Pencher en faveur de l’une ou l’autre dépend certainement de la façon d’envisager le processus de démocratisation. Si l’on part de l’idée (admise le plus souvent on l’a dit comme allant de soi) que l’efficacité des dispositifs d’enseignement ne peut être améliorée qu’à la marge, on raisonne dès lors nécessairement en termes d’adaptation de l’école actuelle à une visée plus démocratique, et la question devient : comment faire évoluer les filières actuelles pour en rapprocher les contenus et les élèves au sein d’un lycée unique ? C’est très clairement le schéma à l’œuvre dans les propositions de lycée unique avancées par Denis Paget, qui valorisent l’hypothèse 2. Mais le problème soulevé au point précédent reste alors sans solution : sans amélioration massive de la transmission des savoirs, la scolarité obligatoire à 18 ans est un leurre et le lycée unique ne saurait être le lycée de tous.

§

Travail demandé:
1/ Relevez, dans leur ordre d'apparition, tous les mots de l'extrait qui commencent par une majuscule.
2/ Répondez brièvement aux questions suivantes à partir de l'extrait :
(a) Qui a avancé les propositions de lycée unique évoquées ?
(b) Quelle hypothèse ces propositions valorisent-elles ?
(c) À quel âge la scolarité obligatoire est-elle fixée dans l'extrait ?
3/ Reformulez plus brièvement le paragraphe de l'extrait commençant par « Pencher en faveur », en conservant ses informations essentielles.
Appuyez-vous uniquement sur l'extrait.

§

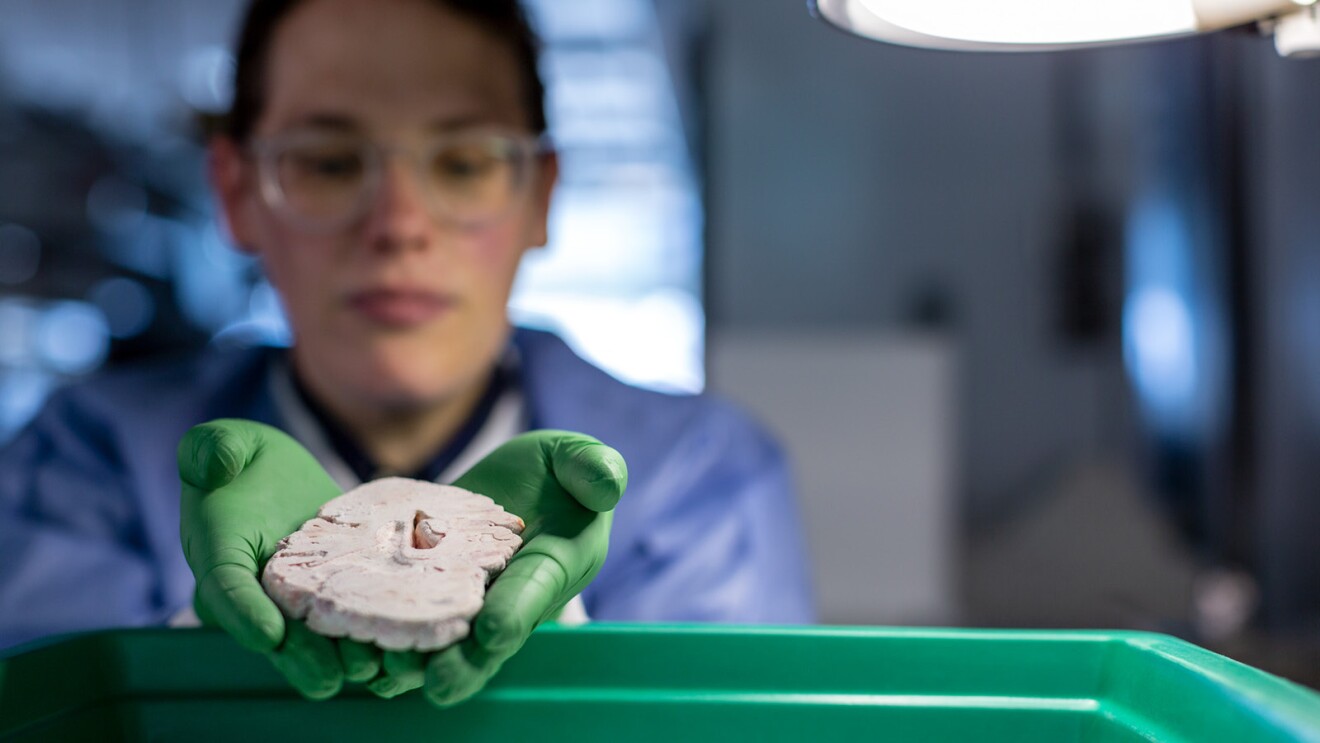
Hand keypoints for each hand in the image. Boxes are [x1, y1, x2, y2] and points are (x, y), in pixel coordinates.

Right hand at [178, 418, 380, 698]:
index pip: (225, 589)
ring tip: (373, 669)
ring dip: (341, 656)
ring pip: (314, 635)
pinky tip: (403, 649)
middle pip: (274, 631)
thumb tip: (213, 463)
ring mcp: (294, 597)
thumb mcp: (221, 444)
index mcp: (219, 556)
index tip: (267, 634)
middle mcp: (254, 589)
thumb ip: (210, 450)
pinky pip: (348, 618)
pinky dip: (371, 635)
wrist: (274, 473)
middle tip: (330, 677)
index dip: (243, 614)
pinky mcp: (331, 593)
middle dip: (301, 656)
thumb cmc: (239, 458)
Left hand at [178, 420, 625, 703]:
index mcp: (554, 567)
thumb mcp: (580, 460)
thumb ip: (594, 468)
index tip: (493, 630)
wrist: (521, 487)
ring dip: (412, 661)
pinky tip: (344, 642)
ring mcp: (467, 602)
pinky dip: (376, 634)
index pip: (535, 593)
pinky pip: (402, 619)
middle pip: (485, 642)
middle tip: (434, 682)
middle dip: (462, 665)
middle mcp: (510, 597)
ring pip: (440, 644)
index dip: (516, 613)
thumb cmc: (560, 474)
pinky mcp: (426, 592)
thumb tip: (608, 481)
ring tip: (378, 671)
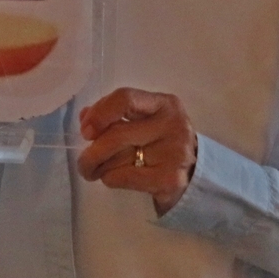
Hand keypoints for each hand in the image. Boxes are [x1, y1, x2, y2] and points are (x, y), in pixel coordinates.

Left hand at [77, 87, 196, 214]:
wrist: (195, 174)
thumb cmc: (162, 142)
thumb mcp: (145, 120)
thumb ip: (115, 114)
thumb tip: (85, 117)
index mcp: (165, 104)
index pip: (125, 98)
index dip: (100, 113)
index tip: (86, 131)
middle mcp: (172, 124)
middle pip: (117, 134)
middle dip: (92, 151)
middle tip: (83, 162)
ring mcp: (174, 153)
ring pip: (117, 158)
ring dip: (98, 167)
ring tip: (95, 170)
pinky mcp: (169, 179)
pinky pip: (122, 177)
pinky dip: (109, 179)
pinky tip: (112, 178)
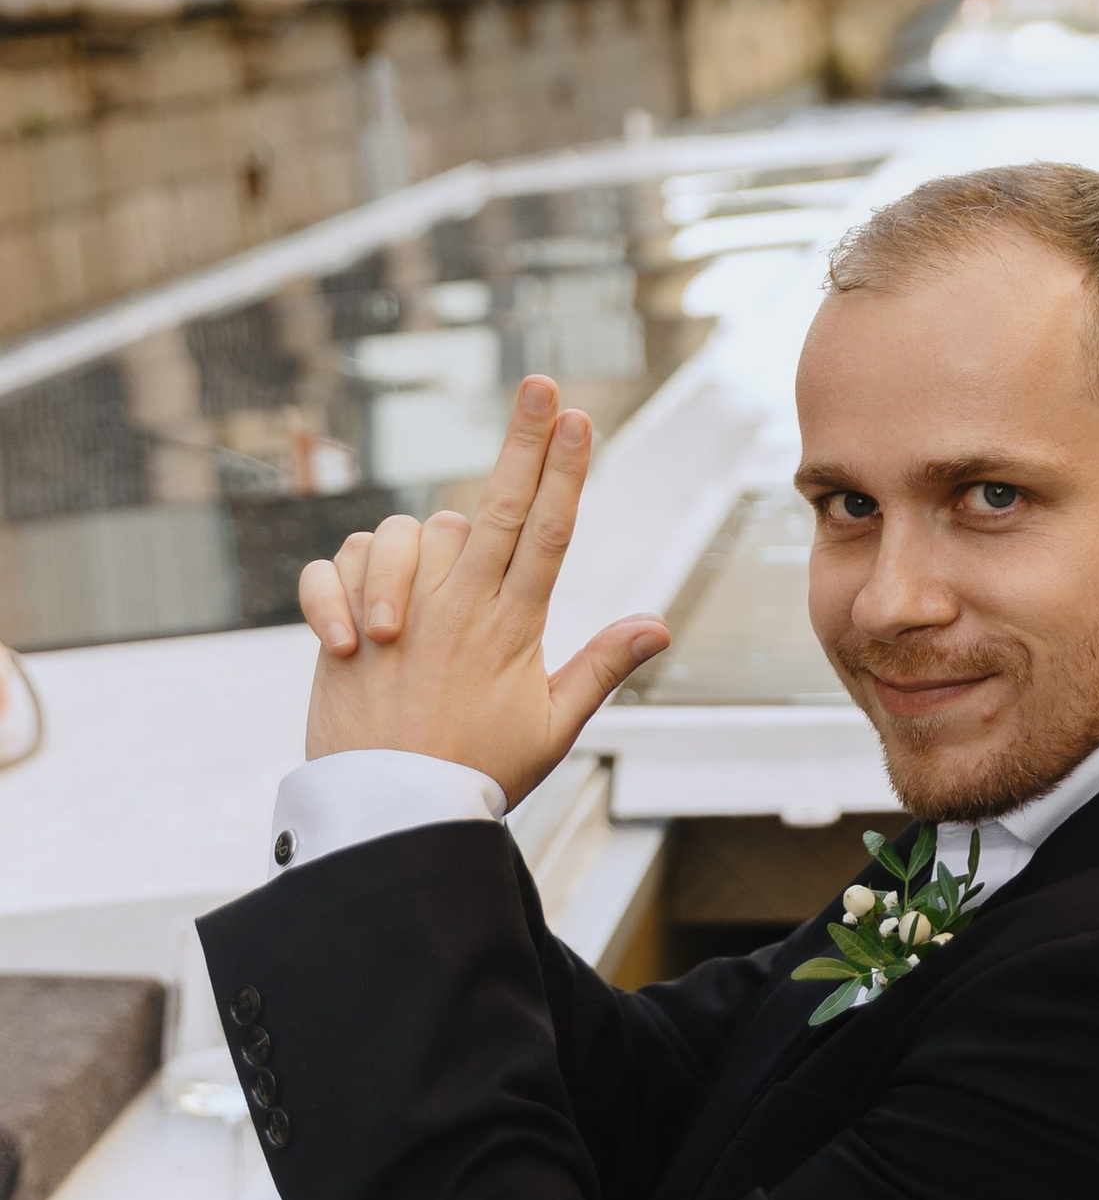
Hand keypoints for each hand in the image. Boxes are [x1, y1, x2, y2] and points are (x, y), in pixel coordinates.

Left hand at [298, 376, 668, 802]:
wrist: (388, 816)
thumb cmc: (476, 774)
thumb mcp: (551, 728)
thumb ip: (601, 666)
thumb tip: (661, 624)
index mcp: (514, 627)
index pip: (551, 531)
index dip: (566, 469)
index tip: (578, 416)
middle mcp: (461, 608)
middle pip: (500, 504)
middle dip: (523, 441)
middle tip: (539, 384)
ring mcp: (403, 613)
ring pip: (416, 531)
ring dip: (422, 544)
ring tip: (425, 597)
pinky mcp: (349, 629)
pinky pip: (336, 567)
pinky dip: (342, 578)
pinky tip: (357, 616)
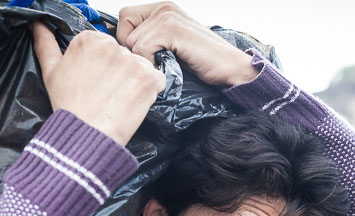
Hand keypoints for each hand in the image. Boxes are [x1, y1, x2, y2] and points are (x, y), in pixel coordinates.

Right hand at [31, 21, 165, 144]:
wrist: (87, 134)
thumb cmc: (70, 107)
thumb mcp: (51, 72)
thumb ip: (45, 44)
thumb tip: (38, 25)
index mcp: (89, 39)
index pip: (107, 47)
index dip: (104, 67)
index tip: (97, 82)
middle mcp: (111, 45)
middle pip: (125, 55)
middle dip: (121, 73)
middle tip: (108, 94)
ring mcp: (132, 61)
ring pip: (141, 67)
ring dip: (136, 81)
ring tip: (119, 99)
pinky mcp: (149, 78)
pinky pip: (157, 80)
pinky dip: (151, 91)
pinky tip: (133, 102)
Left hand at [116, 2, 258, 86]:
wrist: (231, 68)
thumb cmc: (204, 63)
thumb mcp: (173, 46)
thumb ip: (152, 40)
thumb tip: (124, 51)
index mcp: (164, 9)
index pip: (125, 18)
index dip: (128, 40)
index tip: (143, 57)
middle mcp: (165, 8)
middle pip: (124, 29)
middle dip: (134, 52)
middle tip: (154, 64)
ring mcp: (168, 16)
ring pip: (132, 42)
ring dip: (145, 61)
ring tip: (164, 66)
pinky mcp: (172, 29)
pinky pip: (142, 48)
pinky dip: (151, 63)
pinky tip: (167, 68)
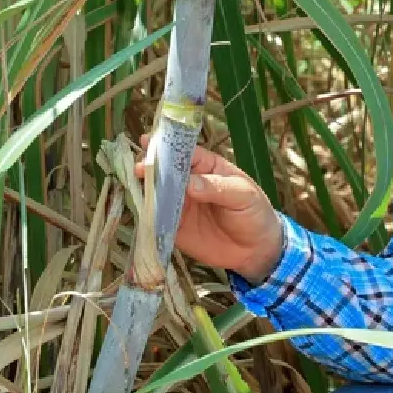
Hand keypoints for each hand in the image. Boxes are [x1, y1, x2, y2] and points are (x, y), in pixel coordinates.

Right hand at [136, 140, 283, 282]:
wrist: (255, 249)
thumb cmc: (254, 213)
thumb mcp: (243, 195)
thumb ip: (217, 188)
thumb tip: (190, 184)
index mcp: (206, 166)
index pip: (184, 151)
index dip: (167, 146)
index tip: (150, 142)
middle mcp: (188, 182)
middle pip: (164, 170)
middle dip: (151, 167)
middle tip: (141, 168)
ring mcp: (180, 204)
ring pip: (156, 193)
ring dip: (145, 189)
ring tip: (136, 187)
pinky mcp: (175, 227)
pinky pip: (158, 219)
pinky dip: (147, 215)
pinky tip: (141, 210)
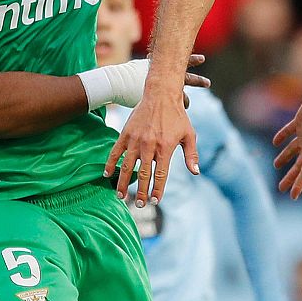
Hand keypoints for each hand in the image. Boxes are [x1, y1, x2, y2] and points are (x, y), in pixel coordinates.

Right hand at [107, 81, 200, 206]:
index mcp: (165, 147)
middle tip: (139, 205)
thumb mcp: (189, 135)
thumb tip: (195, 172)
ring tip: (121, 196)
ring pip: (127, 166)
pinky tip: (106, 174)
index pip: (160, 174)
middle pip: (143, 174)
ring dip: (123, 182)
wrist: (161, 94)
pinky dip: (110, 163)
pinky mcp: (125, 133)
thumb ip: (191, 155)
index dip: (157, 190)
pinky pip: (116, 151)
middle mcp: (149, 145)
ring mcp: (135, 139)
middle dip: (141, 192)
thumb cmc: (177, 116)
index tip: (155, 201)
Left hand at [272, 86, 301, 199]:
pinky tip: (275, 142)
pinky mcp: (300, 121)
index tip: (292, 196)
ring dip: (285, 157)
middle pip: (298, 165)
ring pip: (293, 149)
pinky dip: (282, 137)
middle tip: (281, 188)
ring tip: (275, 165)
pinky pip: (289, 132)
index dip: (299, 184)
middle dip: (290, 176)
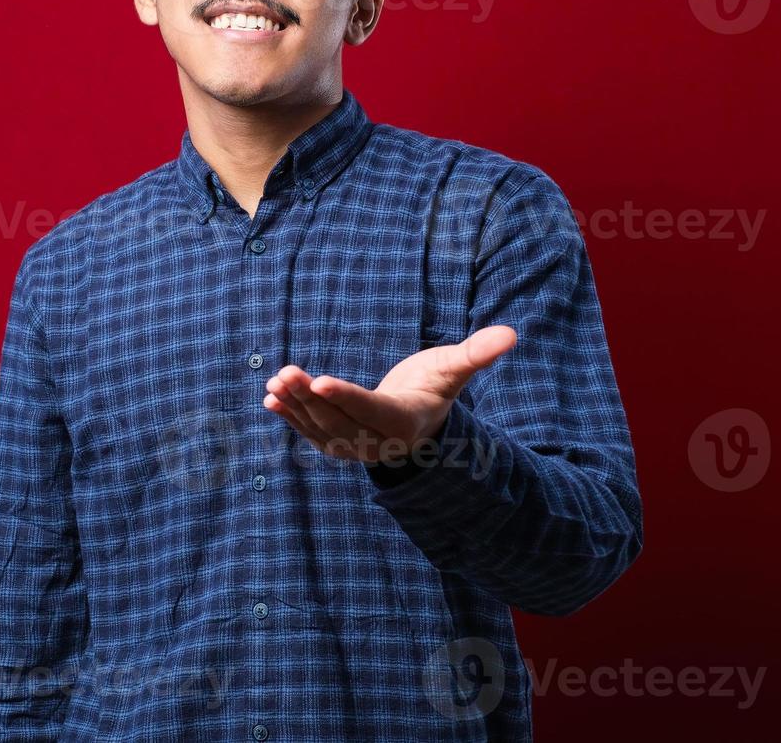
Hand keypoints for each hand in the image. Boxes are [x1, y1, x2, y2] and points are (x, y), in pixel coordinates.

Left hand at [262, 325, 516, 463]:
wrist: (421, 422)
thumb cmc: (437, 387)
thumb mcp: (455, 370)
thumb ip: (477, 353)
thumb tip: (511, 334)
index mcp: (404, 422)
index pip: (371, 410)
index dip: (346, 397)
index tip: (319, 381)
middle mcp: (377, 442)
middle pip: (338, 421)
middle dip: (310, 398)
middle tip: (284, 373)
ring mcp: (355, 447)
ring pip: (319, 428)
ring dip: (294, 407)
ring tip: (273, 382)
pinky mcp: (337, 443)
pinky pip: (310, 432)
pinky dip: (289, 416)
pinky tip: (270, 398)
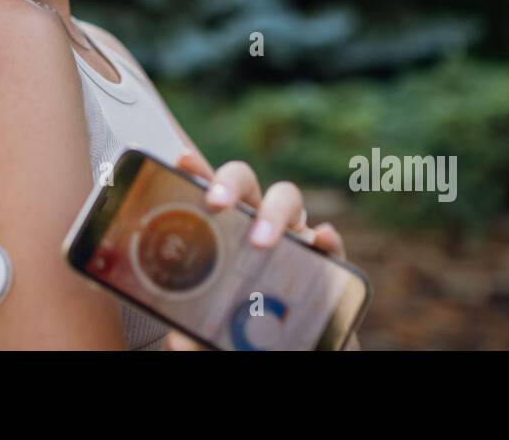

§

Liste des réponses:
1/ Pencher, Si, C'est, Denis, Paget, Mais

2/
(a) Denis Paget.
(b) L'hypothèse 2.
(c) À 18 ans.

3/ Le choix dépend de la manière d'envisager la démocratisation. Si l'on admet que l'efficacité de l'enseignement ne peut progresser qu'à la marge, il faut adapter l'école actuelle en rapprochant les contenus et les élèves des filières au sein d'un lycée unique. C'est le schéma des propositions de Denis Paget, qui valorisent l'hypothèse 2. Sans amélioration massive de la transmission des savoirs, la scolarité obligatoire à 18 ans reste cependant un leurre, et le lycée unique ne peut être celui de tous.